ASTM D6375 Test Method for Evaporation Loss of Lubricating Oils
ASTM D6375 Standard Test Method for Evaporation Loss of Lubricating Oils by Thermogravimetric Analyzer (TGA) Noack Method
6. Apparatus
6.1 Thermogravimetric Analyzer, with the capability to meet all the conditions required for this test method, along with the software necessary to complete the required analyses.
6.2 Aluminum Specimen Pan - This shall be cylindrical, and have a minimum inside diameter/height ratio of 0.45 and a volume of 50 +/- 3 µL. If the pans provided by the particular TGA manufacturer do not meet these criteria, alternative pans may be used and adapted to fit the pan holder of the TGA. Examples of some of the adaptations used during the evaluation of this test method are shown in Fig. 1.
6.3 Pressure Regulator, capable of maintaining air delivery pressure at the level required by the TGA instrument.
6.4 Flowmeter, with a flow control valve capable of setting and measuring the air throughput required by the TGA instrument.
7. Reagents and Materials
7.1 TGA Temperature Calibration Standards - These materials will depend on the particular TGA apparatus and its capabilities. The TGA manufacturer typically provides them and describes their use in the operating manual for the instrument.
7.2 Compressed air at a pressure suitable for operation of the TGA instrument. Reagent grade air is not necessary but may be used if there are concerns over possible contamination of the internal parts of the TGA.

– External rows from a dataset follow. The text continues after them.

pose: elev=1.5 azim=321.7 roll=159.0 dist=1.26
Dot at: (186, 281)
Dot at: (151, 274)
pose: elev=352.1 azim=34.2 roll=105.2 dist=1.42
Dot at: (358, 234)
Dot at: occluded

7.3 Noack Reference Oil - Oil having a known Noack evaporative loss, the value of which is provided by the manufacturer.
8. TGA Preparation and Calibration (see Note 1)
NOTE 1 - This section only needs to be done if TGA has been idle for an extended period of time, has had significant repairs made to it, or has been mishandled or its location changed.

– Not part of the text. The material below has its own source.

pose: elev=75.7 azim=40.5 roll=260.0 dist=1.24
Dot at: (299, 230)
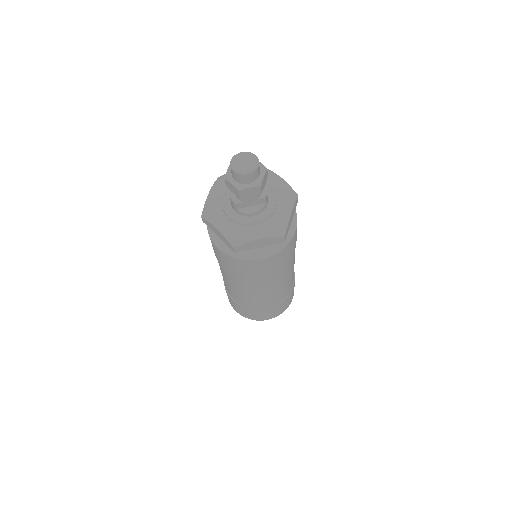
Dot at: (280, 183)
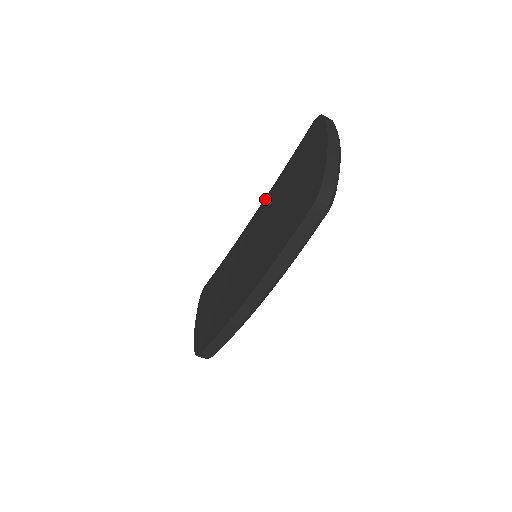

8.1 Check the temperature correlation between the specimen and control temperatures in accordance with TGA manufacturer's recommendations or Practice E 1582. Use calibration standards that will bracket 250°C. When necessary, recalibrate, and regenerate correlation.
8.2 When necessary, burn out the TGA to remove any condensed liquids or deposits, which may have formed on its inside surfaces. Generally, burn out is accomplished by raising the temperature of the TGA to a minimum of 800°C with an air purge from 200 to 500 mL/min, and by maintaining it at this high temperature until no smoke is detected from the TGA gas exhaust tube. Normally 15 to 20 min at these conditions are enough to remove most deposits. (Caution: Do not place a specimen pan in the TGA during this operation. It will melt and may damage the balance or furnace mechanisms.)
8.3 Check operation of TGA balance and adjust when necessary. Follow manufacturer's procedure and recommendations.